DIRECTIVE
Rewrite the rows below, replacing "catalogue / barcode" with "catalog number" and leaving everything else as it is.

(Source data)

----

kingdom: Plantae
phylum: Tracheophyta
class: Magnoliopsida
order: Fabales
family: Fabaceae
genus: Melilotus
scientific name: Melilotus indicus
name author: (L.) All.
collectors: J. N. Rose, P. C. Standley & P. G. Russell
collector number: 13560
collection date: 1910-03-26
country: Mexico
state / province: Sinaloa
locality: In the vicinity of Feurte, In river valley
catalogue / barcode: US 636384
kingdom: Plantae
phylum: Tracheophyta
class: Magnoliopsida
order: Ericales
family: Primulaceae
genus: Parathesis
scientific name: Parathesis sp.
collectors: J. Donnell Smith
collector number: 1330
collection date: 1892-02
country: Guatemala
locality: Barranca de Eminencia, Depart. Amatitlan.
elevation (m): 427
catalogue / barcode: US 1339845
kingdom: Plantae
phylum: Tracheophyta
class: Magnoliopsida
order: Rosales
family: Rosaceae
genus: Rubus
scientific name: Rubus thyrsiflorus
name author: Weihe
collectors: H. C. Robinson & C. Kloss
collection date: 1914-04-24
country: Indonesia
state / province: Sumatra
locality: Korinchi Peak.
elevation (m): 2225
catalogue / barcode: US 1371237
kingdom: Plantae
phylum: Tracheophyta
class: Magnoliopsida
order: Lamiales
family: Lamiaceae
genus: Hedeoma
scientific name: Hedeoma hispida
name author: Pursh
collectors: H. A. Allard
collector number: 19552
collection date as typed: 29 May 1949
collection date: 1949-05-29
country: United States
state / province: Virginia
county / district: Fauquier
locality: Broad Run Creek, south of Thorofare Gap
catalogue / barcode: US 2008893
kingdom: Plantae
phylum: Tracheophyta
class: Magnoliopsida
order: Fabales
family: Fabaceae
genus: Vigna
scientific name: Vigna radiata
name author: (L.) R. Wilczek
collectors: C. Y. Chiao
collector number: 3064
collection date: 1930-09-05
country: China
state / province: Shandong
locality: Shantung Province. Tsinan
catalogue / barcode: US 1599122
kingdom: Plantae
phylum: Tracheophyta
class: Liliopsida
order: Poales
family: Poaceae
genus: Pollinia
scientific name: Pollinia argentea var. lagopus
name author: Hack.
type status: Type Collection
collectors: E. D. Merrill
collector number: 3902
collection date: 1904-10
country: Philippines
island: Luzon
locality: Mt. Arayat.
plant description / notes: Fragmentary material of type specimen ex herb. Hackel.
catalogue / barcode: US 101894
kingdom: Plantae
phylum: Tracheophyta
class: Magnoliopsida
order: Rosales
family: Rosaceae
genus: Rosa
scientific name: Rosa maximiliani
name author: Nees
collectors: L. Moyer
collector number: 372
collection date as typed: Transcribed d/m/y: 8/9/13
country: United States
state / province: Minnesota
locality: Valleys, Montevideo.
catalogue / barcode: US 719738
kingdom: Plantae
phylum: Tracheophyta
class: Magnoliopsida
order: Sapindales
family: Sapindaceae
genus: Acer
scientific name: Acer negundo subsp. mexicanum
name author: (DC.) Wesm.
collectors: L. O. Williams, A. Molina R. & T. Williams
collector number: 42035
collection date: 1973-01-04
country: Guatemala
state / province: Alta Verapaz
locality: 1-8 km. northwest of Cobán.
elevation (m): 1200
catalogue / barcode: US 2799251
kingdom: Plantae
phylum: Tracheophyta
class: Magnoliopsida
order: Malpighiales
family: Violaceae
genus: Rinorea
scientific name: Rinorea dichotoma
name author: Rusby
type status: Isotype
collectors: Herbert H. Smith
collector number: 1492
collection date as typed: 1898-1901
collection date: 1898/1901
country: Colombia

----

OUTPUT OF THE TASK
kingdom: Plantae
phylum: Tracheophyta
class: Magnoliopsida
order: Fabales
family: Fabaceae
genus: Melilotus
scientific name: Melilotus indicus
name author: (L.) All.
collectors: J. N. Rose, P. C. Standley & P. G. Russell
collector number: 13560
collection date: 1910-03-26
country: Mexico
state / province: Sinaloa
locality: In the vicinity of Feurte, In river valley
catalog number: US 636384
kingdom: Plantae
phylum: Tracheophyta
class: Magnoliopsida
order: Ericales
family: Primulaceae
genus: Parathesis
scientific name: Parathesis sp.
collectors: J. Donnell Smith
collector number: 1330
collection date: 1892-02
country: Guatemala
locality: Barranca de Eminencia, Depart. Amatitlan.
elevation (m): 427
catalog number: US 1339845
kingdom: Plantae
phylum: Tracheophyta
class: Magnoliopsida
order: Rosales
family: Rosaceae
genus: Rubus
scientific name: Rubus thyrsiflorus
name author: Weihe
collectors: H. C. Robinson & C. Kloss
collection date: 1914-04-24
country: Indonesia
state / province: Sumatra
locality: Korinchi Peak.
elevation (m): 2225
catalog number: US 1371237
kingdom: Plantae
phylum: Tracheophyta
class: Magnoliopsida
order: Lamiales
family: Lamiaceae
genus: Hedeoma
scientific name: Hedeoma hispida
name author: Pursh
collectors: H. A. Allard
collector number: 19552
collection date as typed: 29 May 1949
collection date: 1949-05-29
country: United States
state / province: Virginia
county / district: Fauquier
locality: Broad Run Creek, south of Thorofare Gap
catalog number: US 2008893
kingdom: Plantae
phylum: Tracheophyta
class: Magnoliopsida
order: Fabales
family: Fabaceae
genus: Vigna
scientific name: Vigna radiata
name author: (L.) R. Wilczek
collectors: C. Y. Chiao
collector number: 3064
collection date: 1930-09-05
country: China
state / province: Shandong
locality: Shantung Province. Tsinan
catalog number: US 1599122
kingdom: Plantae
phylum: Tracheophyta
class: Liliopsida
order: Poales
family: Poaceae
genus: Pollinia
scientific name: Pollinia argentea var. lagopus
name author: Hack.
type status: Type Collection
collectors: E. D. Merrill
collector number: 3902
collection date: 1904-10
country: Philippines
island: Luzon
locality: Mt. Arayat.
plant description / notes: Fragmentary material of type specimen ex herb. Hackel.
catalog number: US 101894
kingdom: Plantae
phylum: Tracheophyta
class: Magnoliopsida
order: Rosales
family: Rosaceae
genus: Rosa
scientific name: Rosa maximiliani
name author: Nees
collectors: L. Moyer
collector number: 372
collection date as typed: Transcribed d/m/y: 8/9/13
country: United States
state / province: Minnesota
locality: Valleys, Montevideo.
catalog number: US 719738
kingdom: Plantae
phylum: Tracheophyta
class: Magnoliopsida
order: Sapindales
family: Sapindaceae
genus: Acer
scientific name: Acer negundo subsp. mexicanum
name author: (DC.) Wesm.
collectors: L. O. Williams, A. Molina R. & T. Williams
collector number: 42035
collection date: 1973-01-04
country: Guatemala
state / province: Alta Verapaz
locality: 1-8 km. northwest of Cobán.
elevation (m): 1200
catalog number: US 2799251
kingdom: Plantae
phylum: Tracheophyta
class: Magnoliopsida
order: Malpighiales
family: Violaceae
genus: Rinorea
scientific name: Rinorea dichotoma
name author: Rusby
type status: Isotype
collectors: Herbert H. Smith
collector number: 1492
collection date as typed: 1898-1901
collection date: 1898/1901
country: Colombia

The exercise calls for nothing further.